The result of the image recognition is passed to a callback :
private final Consumer<String> detectionCallback;
private void recognize() {
...
final String json = new Gson().toJson(results);
detectionCallback.accept(json);
}
Then, in the MainActivity
class, the result is sent to the web interface , over a WebSocket connection using a custom-type message:
new TFClassifier(mediaStream.videoTracks.get(0), getAssets(), detectionJson -> { mWsClient.send( "{ \"type\":\"tf-detection\", \"data\" : " + detectionJson + " }"); });
On the Web Interface size, right now the result is just displayed over the video stream in a RAW form on a Canvas
.
webSocket.onmessage = function(evt) {
console.log('WebSocket onmessage() data:', evt.data);
let message = JSON.parse(evt.data);
switch (message.type) {
...
case 'tf-detection': {
console.log(message);
ctx.fillStyle = "#ff00ff";
ctx.font = "12px Arial";
let y = 50;
for (var i = 0; i < message.data.length; i++) {
let text = JSON.stringify(message.data[i]);
ctx.fillText(text, 10, y);
y += ctx.measureText(text).height;
}
break;
Future Work
Note that the plugin is still in a PoC / Beta / phase and can be improved a lot.

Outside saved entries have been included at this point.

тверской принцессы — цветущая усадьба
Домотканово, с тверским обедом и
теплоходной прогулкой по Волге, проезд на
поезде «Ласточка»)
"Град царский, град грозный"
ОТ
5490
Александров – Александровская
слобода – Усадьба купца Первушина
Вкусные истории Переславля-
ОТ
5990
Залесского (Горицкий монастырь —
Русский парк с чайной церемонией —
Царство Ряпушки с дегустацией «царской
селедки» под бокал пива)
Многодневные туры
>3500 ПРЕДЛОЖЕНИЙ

The enhancements I plan to do are:
- a much better User Interface
- TensorFlow models that also provide location data of the recognized objects , so that these can be show on the live stream
- multi box detection - currently the camera image is scaled / cropped before the image recognition is done
- support to use for custom TensorFlow models provided by the user
- OpenCV based image filtering / pre-processing
Enjoy!